═════ AUSGEWÄHLTER ABSCHNITT ═════

Eine Reihe von Städten trieb die Ausgrenzung von Sinti und Roma eigenmächtig voran und errichtete kommunale Lager meist am Stadtrand, wo „Zigeuner“ zwangsweise zusammengepfercht wie Vieh leben mussten.[11] Seit Mitte des Jahres 1935 begann die Stadt Köln damit, Sinti und Roma in einem umzäunten und bewachten Lager am Stadtrand zwangsumzusiedeln. Angelehnt an das „Vorbild“ Köln wurden 1936 in Berlin, Frankfurt/Main und Magdeburg und ein Jahr später in Düsseldorf, Essen, Kassel und Wiesbaden spezielle „Zigeunerlager“ errichtet. Brucker-Boroujerdi und Wippermann stellten zu Recht fest: „Die in der NS-Zeit errichteten ‚Zigeunerlager‘ dienten der Konzentration und Freiheitsberaubung, der Selektion nach rassenideologischen Kriterien, der Ausbeutung durch Zwangsarbeit und der unmittelbaren Vorbereitung der Deportation von Sinti und Roma.“[12] Bei der Zwangsarbeit wurden Sinti und Roma, darunter auch Frauen und Kinder, im Hoch- und Tiefbau, in Land- und Forstwirtschaft, in Rüstungsbetrieben oder in der Straßenausbesserung beschäftigt.

═════ GEGEBENE ANGABEN ═════

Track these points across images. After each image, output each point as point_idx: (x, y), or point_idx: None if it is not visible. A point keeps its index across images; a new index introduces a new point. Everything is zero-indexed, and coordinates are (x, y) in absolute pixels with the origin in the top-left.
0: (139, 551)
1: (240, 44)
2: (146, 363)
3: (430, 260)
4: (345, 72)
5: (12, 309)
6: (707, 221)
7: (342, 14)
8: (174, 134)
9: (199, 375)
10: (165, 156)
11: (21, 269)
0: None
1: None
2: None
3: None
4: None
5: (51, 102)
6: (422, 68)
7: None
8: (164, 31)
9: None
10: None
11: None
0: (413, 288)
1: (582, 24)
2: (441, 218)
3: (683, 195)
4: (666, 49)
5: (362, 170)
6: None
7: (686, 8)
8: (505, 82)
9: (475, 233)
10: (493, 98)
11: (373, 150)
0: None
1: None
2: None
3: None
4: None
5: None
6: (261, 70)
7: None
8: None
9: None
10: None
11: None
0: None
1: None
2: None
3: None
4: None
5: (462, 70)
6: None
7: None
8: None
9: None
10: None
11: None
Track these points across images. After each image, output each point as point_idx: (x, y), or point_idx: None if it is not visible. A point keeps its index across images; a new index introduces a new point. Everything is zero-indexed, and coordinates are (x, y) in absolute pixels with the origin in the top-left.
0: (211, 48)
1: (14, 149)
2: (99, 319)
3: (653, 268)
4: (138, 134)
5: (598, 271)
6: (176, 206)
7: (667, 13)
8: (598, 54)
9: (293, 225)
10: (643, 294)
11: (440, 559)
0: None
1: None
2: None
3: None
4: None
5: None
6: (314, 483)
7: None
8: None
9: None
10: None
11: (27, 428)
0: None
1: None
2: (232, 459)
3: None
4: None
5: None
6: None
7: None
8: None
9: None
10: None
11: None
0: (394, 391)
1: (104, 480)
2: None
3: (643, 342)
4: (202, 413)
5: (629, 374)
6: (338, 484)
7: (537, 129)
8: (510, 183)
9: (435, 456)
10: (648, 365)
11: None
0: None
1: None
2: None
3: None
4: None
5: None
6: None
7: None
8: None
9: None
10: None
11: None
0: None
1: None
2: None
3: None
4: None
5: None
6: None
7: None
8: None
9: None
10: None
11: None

═════

IHRE AUFGABEN ▸
1) Seit wann siedelte die Stadt Köln laut dem Abschnitt über die Lager für Sinti und Roma diese Menschen zwangsweise in ein Lager am Stadtrand um?
2) Gib die Auflistung vollständig wieder und ersetze darin jedes "point_idx" durch "punkt_nr". Alles andere bleibt gleich.
Der Abschnitt und die Auflistung haben nichts miteinander zu tun.

LÖSUNGEN ▸
1) Seit Mitte des Jahres 1935.

2)
Track these points across images. After each image, output each point as punkt_nr: (x, y), or punkt_nr: None if it is not visible. A point keeps its index across images; a new index introduces a new point. Everything is zero-indexed, and coordinates are (x, y) in absolute pixels with the origin in the top-left.
0: (139, 551)
1: (240, 44)
2: (146, 363)
3: (430, 260)
4: (345, 72)
5: (12, 309)
6: (707, 221)
7: (342, 14)
8: (174, 134)
9: (199, 375)
10: (165, 156)
11: (21, 269)
0: None
1: None
2: None
3: None
4: None
5: (51, 102)
6: (422, 68)
7: None
8: (164, 31)
9: None
10: None
11: None
0: (413, 288)
1: (582, 24)
2: (441, 218)
3: (683, 195)
4: (666, 49)
5: (362, 170)
6: None
7: (686, 8)
8: (505, 82)
9: (475, 233)
10: (493, 98)
11: (373, 150)
0: None
1: None
2: None
3: None
4: None
5: None
6: (261, 70)
7: None
8: None
9: None
10: None
11: None
0: None
1: None
2: None
3: None
4: None
5: (462, 70)
6: None
7: None
8: None
9: None
10: None
11: None
Track these points across images. After each image, output each point as punkt_nr: (x, y), or punkt_nr: None if it is not visible. A point keeps its index across images; a new index introduces a new point. Everything is zero-indexed, and coordinates are (x, y) in absolute pixels with the origin in the top-left.
0: (211, 48)
1: (14, 149)
2: (99, 319)
3: (653, 268)
4: (138, 134)
5: (598, 271)
6: (176, 206)
7: (667, 13)
8: (598, 54)
9: (293, 225)
10: (643, 294)
11: (440, 559)
0: None
1: None
2: None
3: None
4: None
5: None
6: (314, 483)
7: None
8: None
9: None
10: None
11: (27, 428)
0: None
1: None
2: (232, 459)
3: None
4: None
5: None
6: None
7: None
8: None
9: None
10: None
11: None
0: (394, 391)
1: (104, 480)
2: None
3: (643, 342)
4: (202, 413)
5: (629, 374)
6: (338, 484)
7: (537, 129)
8: (510, 183)
9: (435, 456)
10: (648, 365)
11: None
0: None
1: None
2: None
3: None
4: None
5: None
6: None
7: None
8: None
9: None
10: None
11: None
0: None
1: None
2: None
3: None
4: None
5: None
6: None
7: None
8: None
9: None
10: None
11: None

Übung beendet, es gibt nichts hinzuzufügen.